Making way for a fairer world

When it comes to the gender pay gap, Sovereign CEO, Nick Stanhope is quite emphatic.

“There shouldn’t be one. I have two daughters and want them to go into a world that is fair and equitable. If I can make things better in my position, then that is something that I certainly want to do.”

Nick, who previously worked for ASB, draws on a depth of experience managing large teams. He believes change starts at the top.  

“I am lucky in my executive team at Sovereign. They are a diverse group of experts who provide me with incredible support and guidance. I also happen to have a gender-balanced executive team, which, sadly, is still exceptional in New Zealand,” he says.

Nick has been CEO for over a year now, and is proud of the way Sovereign has not only embraced diversity over the last five years, but put in place the tools which allow it to thrive, such as reverse mentoring programmes, unconscious bias training and flexible working.

“We have underwriters working from home all over the country. A computer in Tairua is just the same as one in the office – except there’s no commute – which is something we have to think about in big cities. It’s why we have operational ability around the country. It’s a win-win for us.”

“I think it’s important to role model and when I am in the office I am usually out the door by five. Although there are peaks and troughs in workload, I don’t expect people to be working long hours as the norm. It’s outcomes that are most important.” 

He says the diversity and inclusion policy and more importantly the practices that surround it has really opened up how attractive Sovereign is as an employer in a tight job market. 

“The more open we are to the market, the more people are interested in working for us, and the better off we are,” he says. “You only have to take a look at our Linkedin or Facebook page to get a glimpse of the office culture at Sovereign. We wear our heart on our sleeve and take every opportunity to show staff how much we appreciate the contribution they make.”

Gender equity is only part of the company’s diversity and inclusion focus. Sovereign has the Rainbow Tick for valuing sexual diversity, and aims to be ethnically diverse. 

“With the changing market in New Zealand, we have many different ethnicities among our team, but our customers are a diverse group too – it’s important that we are reflective of the people we serve.”

Nick believes that training can counter unconscious bias, particularly in recruitment.

“Self-awareness is everything – the first step is recognising that you have unconscious bias, we all do.  Once you realise that you start to look at things far more pragmatically and logically."

The company currently has no gender pay gap on jobs that are like for like, although Nick does say that parts of the business, such as the contact centre, which has a heavily  female weighted workforce creates distortions and  an overall pay gap because there are more females than males. 

The company monitors diversity and reports to the board on progress every six months.
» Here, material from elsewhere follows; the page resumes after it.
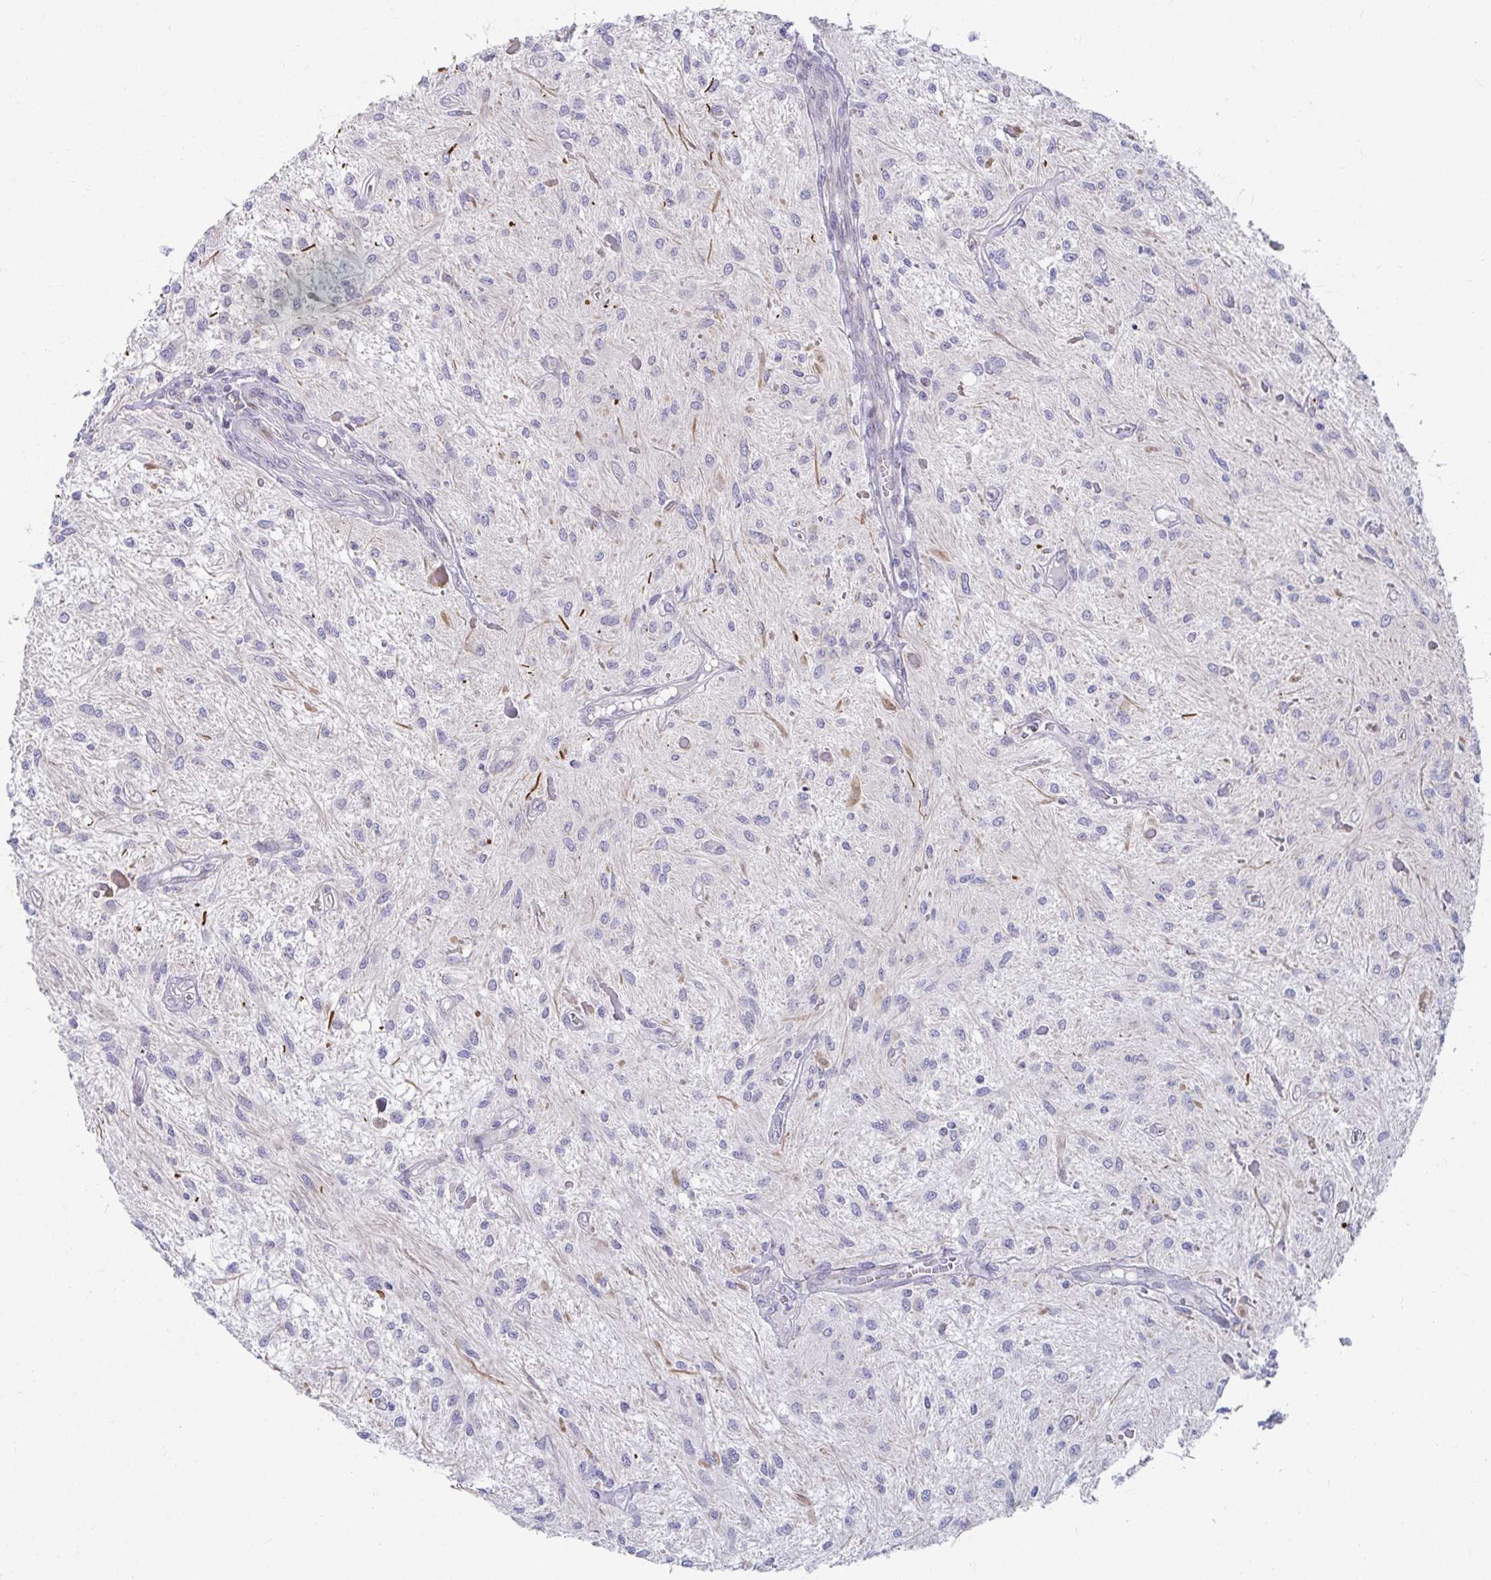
{"staining": {"intensity": "negative", "quantity": "none", "location": "none"}, "tissue": "glioma", "cell_type": "Tumor cells", "image_type": "cancer", "snomed": [{"axis": "morphology", "description": "Glioma, malignant, Low grade"}, {"axis": "topography", "description": "Cerebellum"}], "caption": "IHC micrograph of human malignant low-grade glioma stained for a protein (brown), which exhibits no positivity in tumor cells. The staining is performed using DAB brown chromogen with nuclei counter-stained in using hematoxylin.", "gene": "EXOC5", "patient": {"sex": "female", "age": 14}}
He has this advice for businesses starting to address the gender pay gap:

“First analyse the data so you have good insights, then you can form an action plan. If data analysis shows that there is a gender pay gap, then expect it to take time to fix, as overnight fixes are not sustainable. And as a CEO you need to make everyone aware of the analysis and what it shows (you will need to be careful with this – you may not want to tell everyone the current gap number). As with everything, communication is really important.”